Aside from blocking hackers, the biggest headache in corporate computer security, according to computer security managers, is dealing with the overwhelming flood of data from the very devices that are supposed to help protect a company’s network: firewalls, intrusion detection systems, anti-virus and access control programs.
Tuning such devices is a hit-and-miss affair. Set the parameters too low, and the organisation gets bombarded with a high number of false alarms, set them too high and there is an increased chance that genuine threats are missed.
Getting that balance right is made all the more difficult by the absence of any central management console capable of correlating data from all these sources, filtering it, analysing it and providing meaningful alerts, forensics and unified reports.

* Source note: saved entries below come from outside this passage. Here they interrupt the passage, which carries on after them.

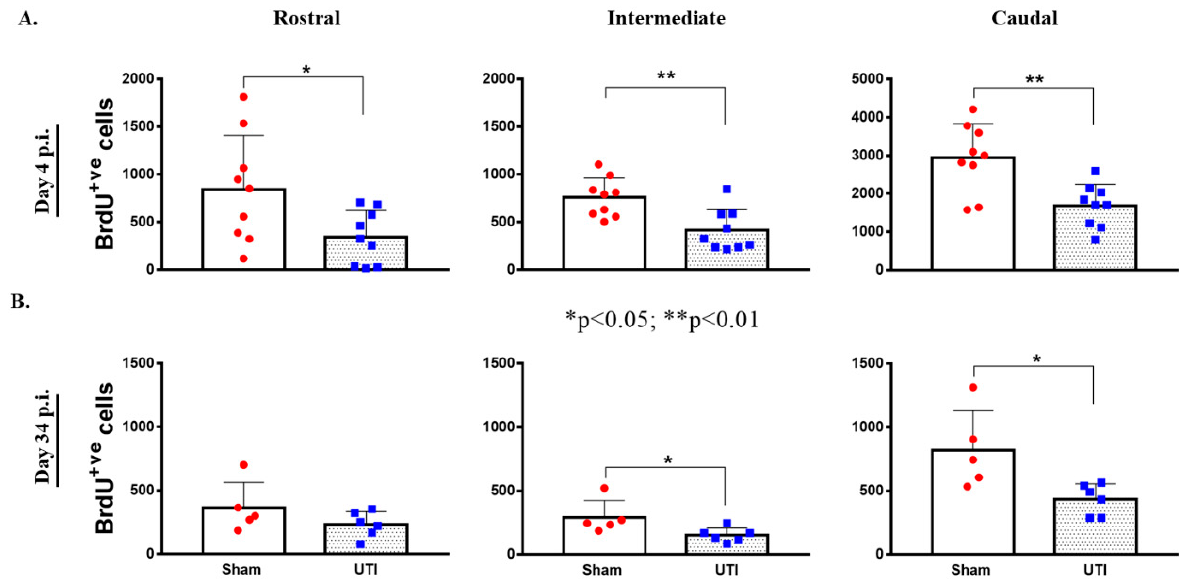
Figure 5. Topographical Distribution of BrdU-positive cells in the DG. Topographical distribution of BrdU-positive cells in the rostral, intermediate, and caudal regions of the DG of rats sacrificed on day 4 ( n = 9 per group) ( A ) or day 34 ( n = 5 for the sham group and n = 6 for rats with a UTI) post infection ( B ). Determination of the significance of differences was generated using an unpaired Student’s t -test.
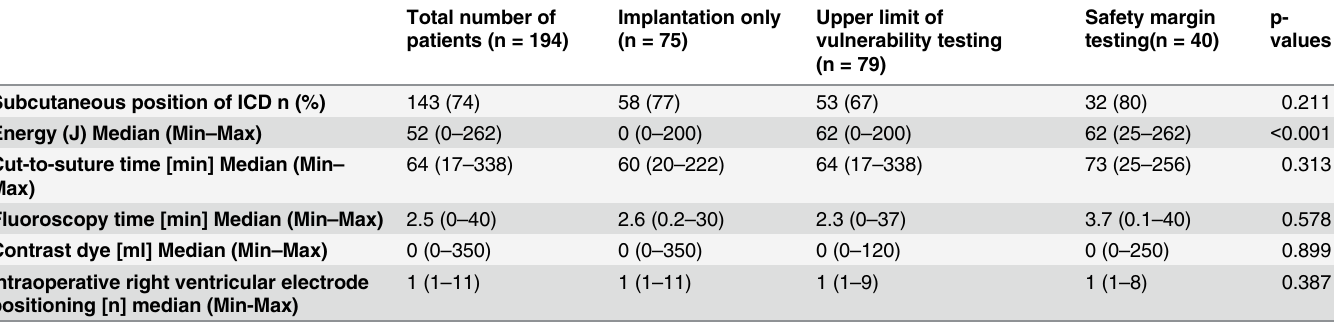
Table 3. Procedural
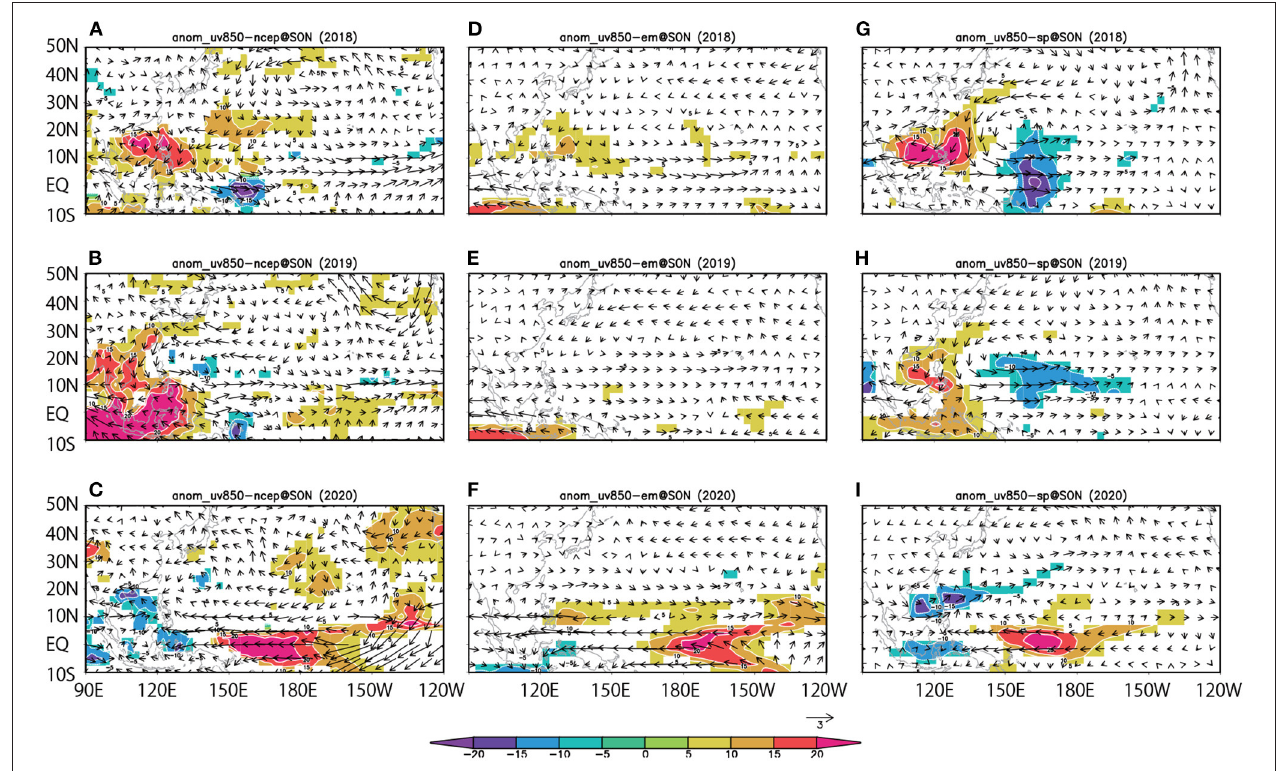
FIGURE 5 | Same as Figure 4 but for SON.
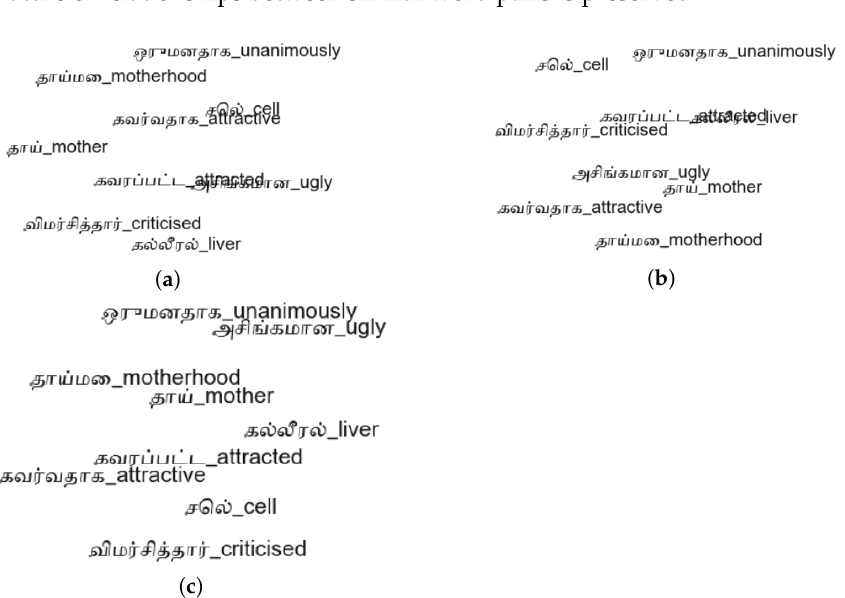
Figure 6. t-SNE visualization of transfer-learned Tamil vectors (MLP& CNN) and original vectors gen- erated by Word2Vec. ( a ) Original Embeddings; ( b ) Embeddings generated by MLP; ( c ) Embeddings generated by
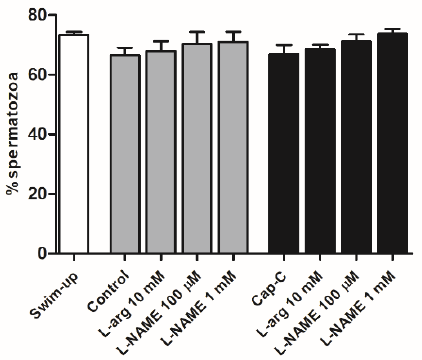
Figure A1. Percentage of viable spermatozoa before (swim-up, white bars) and after in vitro capacitation without (control, grey bars) and with cAMP-elevating agents (Cap-C, black bars) and with L-arginine (L-arg, 10 mM) or L-NAME (100 µM or 1 mM) (n = 7).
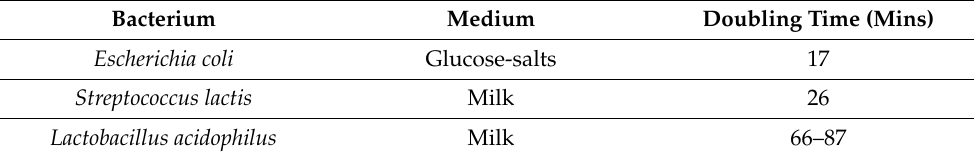
Table 1. Doubling time of a sample of three species of living bacteria [42].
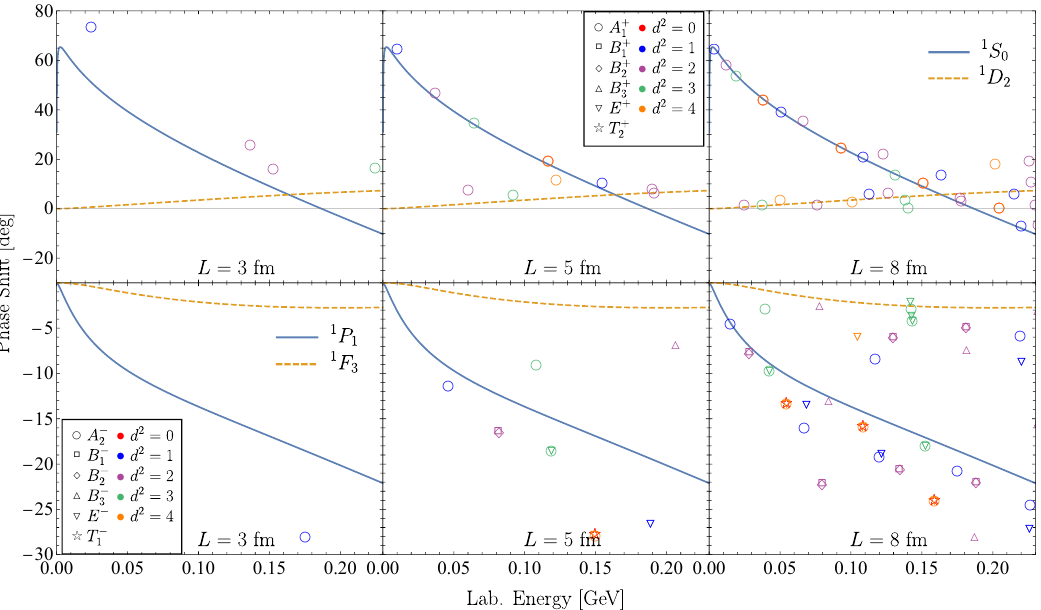
Figure 4 . Upper (lower) row: various symbols show positive-parity (negative-parity) phase shifts calculated from the FV energy spectra using the S-wave (P-wave) Lüscher formula for the chiral EFT potential at NNLO. Solid and dashed lines in the upper row (lower row) show the 1 S 0 and 1 D 2 ( 1 P 1 and 1 F 3 ) phase shifts, respectively, calculated in the infinite volume. For remaining notations see figure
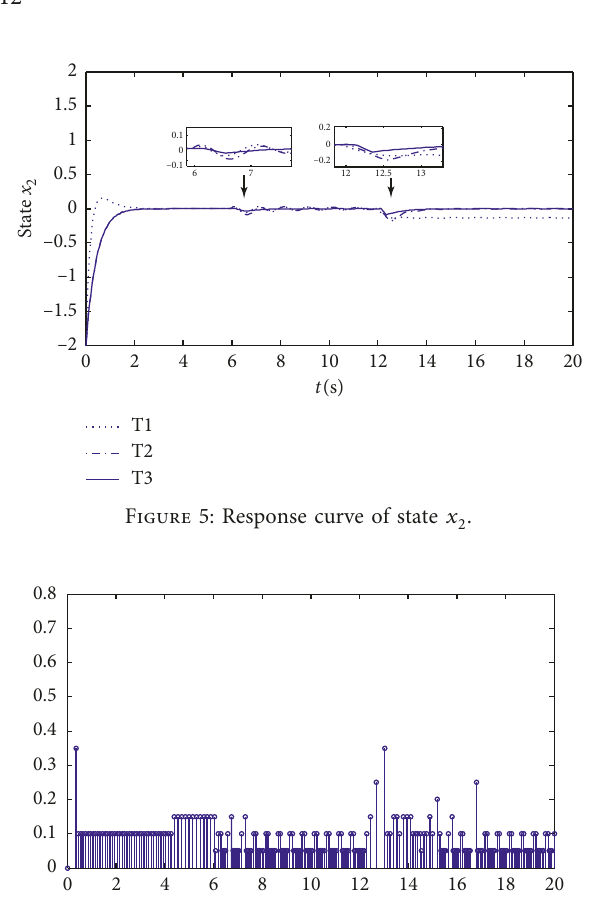
Figure 6: Transmission time and transmission interval diagram of NCS under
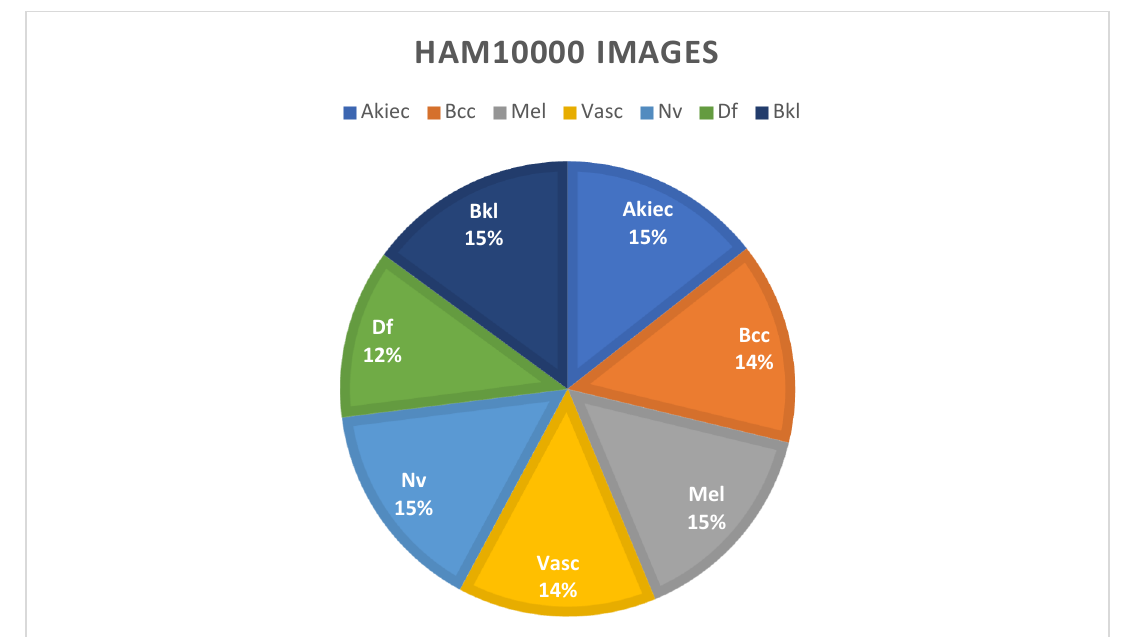
Figure 7. Unbalanced dataset before applying augmentation techniques.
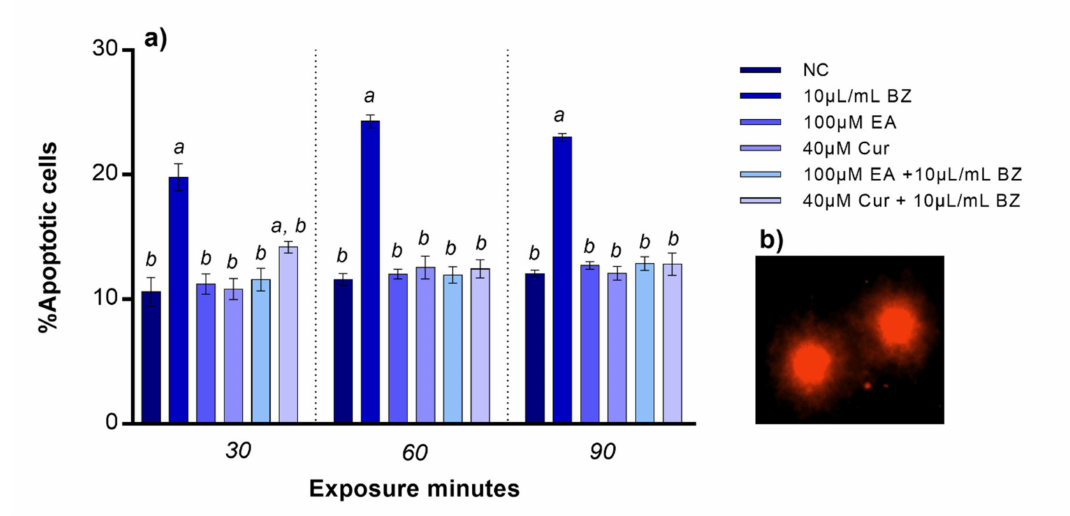
Figure 3. ( a ) Percentage of apoptotic zebrafish blood cells (y-axis) at different exposure timepoints (x-axis). Benzene—BZ; Ellagic acid—EA; curcumin—Cur; negative controls—NC. Letters correspond to diverse statistical significances (ANOVA); a : p < 0.05 in comparison with NC; b : p < 0.05 in comparison with BZ exposure. ( b ) Apoptotic zebrafish blood cells analyzed with Nikon Eclipse E-600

That is where ArcSight thinks it can play a significant role. “Before we built a product, we talked to [potential] customers, and what became clear was that what they really wanted was an ‘air traffic control’ for security,” says ArcSight CEO Robert Shaw. The company’s TruThreat console, released in January 2002, works by correlating the event logs of the different security devices on the network and filtering messages according to rules such as the scale of the supposed threat and the importance of the asset being protected.
For example, if the ‘Slammer’ worm that only affects Microsoft SQL Server databases is picked up by an intrusion detection device protecting a Linux server, the system knows to disregard the threat.
Such capability does not come cheap: TruThreat will set customers back about $0.5 million, and the company often requires the co-operation of security software vendors to help ensure support for their products. ArcSight currently has relationships with Check Point Software, ISS and Cisco, for example.
Such partners, however, may turn into competitors as threat management consoles become a central part of enterprise security.